Richard Butler In The Modern World
The Psychedelic Furs Leader Stops Shouting
Though Richard Butler was inspired to take up music after a
show that could only have happened in punk-era London - The Clash, Sex Pistols
and Siouxsie & The Banshees all on one bill at the 100 Club- he misses
neither the city nor the scene. For the last two years, the Psychedelic Furs
leader has resided with his girlfriend and his brother/ bassist Tim in New York
City's Soho neighborhood. "I just found London to be really dull," he
explains. "I was doing exactly the same things everyday. And maybe that
was my fault that I was in such a rut, finding the place boring and just
getting drunk every day. It might just be me person- ally. I need to feel a
little bit alien almost for a place to have an edge of excitement.”

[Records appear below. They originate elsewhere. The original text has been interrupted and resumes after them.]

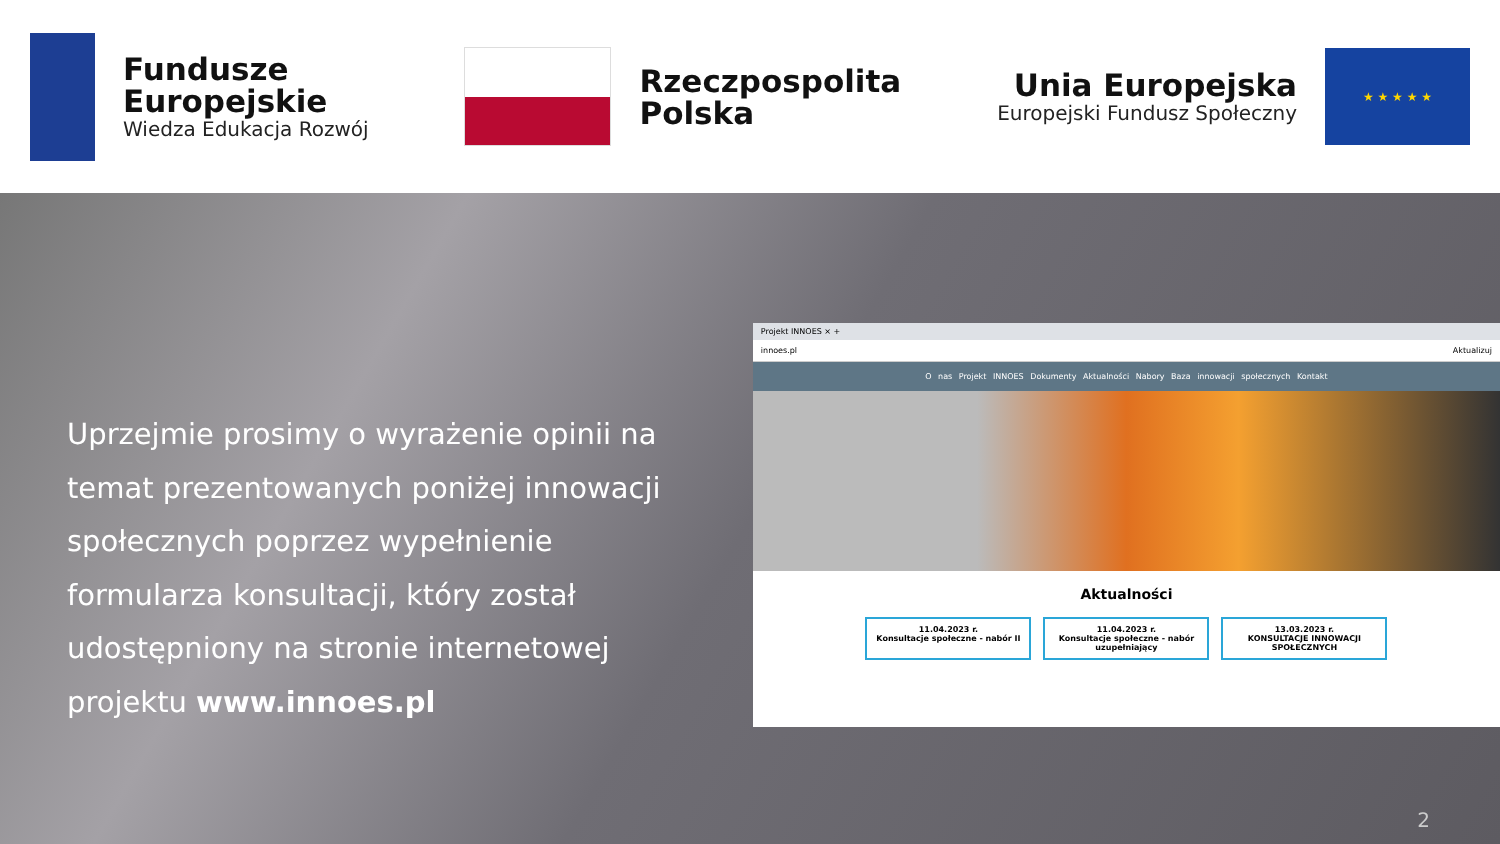Fundusze
Europejskie
Wiedza Edukacja Rozwój
Rzeczpospolita
Polska
Unia Europejska
Europejski Fundusz Społeczny
★ ★ ★ ★ ★
Uprzejmie prosimy o wyrażenie opinii na temat prezentowanych poniżej innowacji społecznych poprzez wypełnienie formularza konsultacji, który został udostępniony na stronie internetowej projektu www.innoes.pl
Projekt INNOES × +
innoes.pl Aktualizuj
O nas Projekt INNOES Dokumenty Aktualności Nabory Baza innowacji społecznych Kontakt
Aktualności
11.04.2023 r.
Konsultacje społeczne - nabór II
11.04.2023 r.
Konsultacje społeczne - nabór uzupełniający
13.03.2023 r.
KONSULTACJE INNOWACJI SPOŁECZNYCH
2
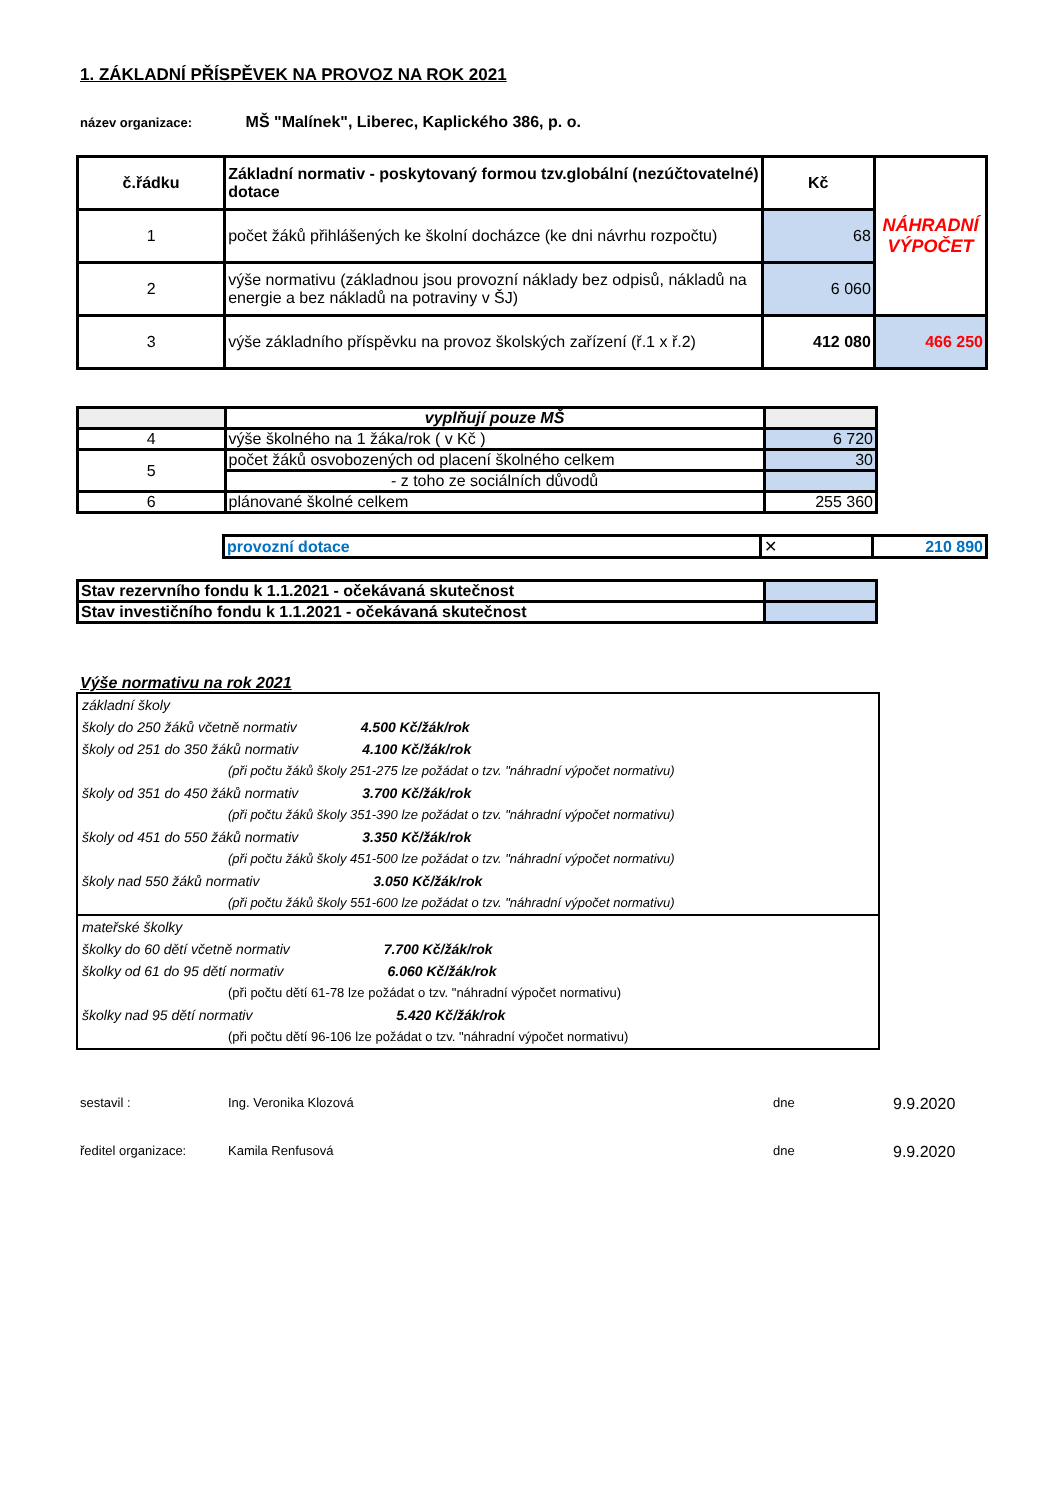1. ZÁKLADNÍ PŘÍSPĚVEK NA PROVOZ NA ROK 2021
název organizace: MŠ "Malínek", Liberec, Kaplického 386, p. o.
| č.řádku | Základní normativ - poskytovaný formou tzv.globální (nezúčtovatelné) dotace | Kč | NÁHRADNÍ VÝPOČET |
| 1 | počet žáků přihlášených ke školní docházce (ke dni návrhu rozpočtu) | 68 | |
| 2 | výše normativu (základnou jsou provozní náklady bez odpisů, nákladů na energie a bez nákladů na potraviny v ŠJ) | 6 060 | |
| 3 | výše základního příspěvku na provoz školských zařízení (ř.1 x ř.2) | 412 080 | 466 250 |
| | vyplňují pouze MŠ | |
| 4 | výše školného na 1 žáka/rok ( v Kč ) | 6 720 |
| 5 | počet žáků osvobozených od placení školného celkem | 30 |
| | - z toho ze sociálních důvodů | |
| 6 | plánované školné celkem | 255 360 |
| provozní dotace | ✕ | 210 890 |
| Stav rezervního fondu k 1.1.2021 - očekávaná skutečnost | |
| Stav investičního fondu k 1.1.2021 - očekávaná skutečnost | |
Výše normativu na rok 2021
základní školy
školy do 250 žáků včetně normativ 4.500 Kč/žák/rok
školy od 251 do 350 žáků normativ 4.100 Kč/žák/rok
(při počtu žáků školy 251-275 lze požádat o tzv. "náhradní výpočet normativu)
školy od 351 do 450 žáků normativ 3.700 Kč/žák/rok
(při počtu žáků školy 351-390 lze požádat o tzv. "náhradní výpočet normativu)
školy od 451 do 550 žáků normativ 3.350 Kč/žák/rok
(při počtu žáků školy 451-500 lze požádat o tzv. "náhradní výpočet normativu)
školy nad 550 žáků normativ 3.050 Kč/žák/rok
(při počtu žáků školy 551-600 lze požádat o tzv. "náhradní výpočet normativu)
mateřské školky
školky do 60 dětí včetně normativ 7.700 Kč/žák/rok
školky od 61 do 95 dětí normativ 6.060 Kč/žák/rok
(při počtu dětí 61-78 lze požádat o tzv. "náhradní výpočet normativu)
školky nad 95 dětí normativ 5.420 Kč/žák/rok
(při počtu dětí 96-106 lze požádat o tzv. "náhradní výpočet normativu)
sestavil : Ing. Veronika Klozová dne 9.9.2020
ředitel organizace: Kamila Renfusová dne 9.9.2020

Since setting up residency in the other birthplace of punk,
Butler's music has moved in a softer direction from the days of surly, chaotic
Furs classics like "Imitation Christ," "Pretty in Pink" and
"Into You Like a Train." Taking a cue from their first American hit,
"Love My Way," the current Furs LP, Mirror Moves, finds Butler nearly
optimistic ("Heartbeat") and, when satirical ("Here Come
Cowboys")) nonetheless willing to present his views in a commercially
accessible format. Though the sound is somewhat sparser than its cello-laden
predecessor, the Todd Rundgren-produced Forever Now, it's still some distance
from the band's origins.
In fact, Butler seems amused that scenes like Orange
County's hardcore contingency still exist: "Yeah, but it's like you still
get teddy boys in England, and you still get mods," he says. "It's
the same. There'll probably s be punks in ten years' time." Like many punk
survivors, Butler feels the movement, though now dead and buried, was important
in its time. "I know you've heard this many times about punk, but it
really did shake the whole music industry up," he contends, "getting
people out making music, making people realize that anybody can do it. I mean,
I wouldn't have been in a band if it hadn't been for punk rock, and I certainly
wouldn't have been signed if it hadn't been for punk rock"
While Butler risks alienating older fans by describing the
first two Furs LPs as "almost unpleasant listening" because of their
intensity, he adds "They were great for the time and I still see what's
good about them. But the longer I do something, the better I feel I get at
it."
One area where Butler sees improvement is in his vocal
style. "I’m considering myself to be a singer," he announces. Could
that mean vocal lessons? "Oh no, I wouldn't go that far," he laughs.
"I think vocal lessons might take away something rather than add
something. I mean, I don't want to be a singer like Dean Martin."
No problem there. While Butler has refined his singing to
some extent, the hoarse, sarcasm-laden delivery that gives the Furs their charm
and distinctiveness remains, though in some- what toned-down form. Likewise,
his songwriting has taken on a new subtlety. Of "Here Come Cowboys,"
the current single with its allusions to American notions of leadership and
morality, he comments, "It's subliminally political; it doesn't scream its
message out. I don't like songs that do. I'm not a fan of The Alarm or The
Clash."
Butler is a fan of Prince, having followed the artist since
Dirty Mind, and The Police, a band he only grew to like with the release of
Synchronicity Among lyricists, he speaks highly of "Paint It
Black"-era Jagger and Chuck Berry. "The thing about Chuck Berry is he
never considered himself a lyricist, which is the nicest kind of lyricist, I
think, sometimes. As opposed to the obvious ones like Bob Dylan and Elvis
Costello, who almost seem to write as if they're consciously writing something
that's poetry."
Butler owes his first exposure to music to his parents.
"Well, there's not really much to say about them. I mean, me old man's a
Communist and has been since I was a kid, and my mother's an artist." The
elder Mr. Butler is also a research chemist and record collector. "He used
to play Bob Dylan when I was about nine or ten," recalls Butler.
"Dylan, Woodie Guthrie, Hank Williams, and all the blues guys...I just
took it all in. I'm grateful to him for playing Bob Dylan to me, definitely,
and Hank Williams and Edith Piaf, you know. I'm not so keen on Burl Ives and
Jim Reeves."
Nor is Butler particularly enamored with the inequities that
inspired early Dylan and Guthrie songs. "Narrow- mindedness is the thing
that gets me angriest of all, and the thing that I see most of the time,"
he comments. "T mean everywhere, it's unending. Sexism, prejudice against
all kinds of people, from homosexuals through to all different races. You pull
up to a truck stop and get out and you're immediately confronted with
hostility.
"I'm as angry as I ever was, it's just, that you
realize after a while that shouting isn't the best way to get your anger
across," says Butler. "If you've got something to say, it's almost a
responsibility to say it to a lot of people. And to get across to a lot of
people, you've got to make a lot of people want to listen to you. It's as
simple as that. It's almost compromising one part of your output for another.”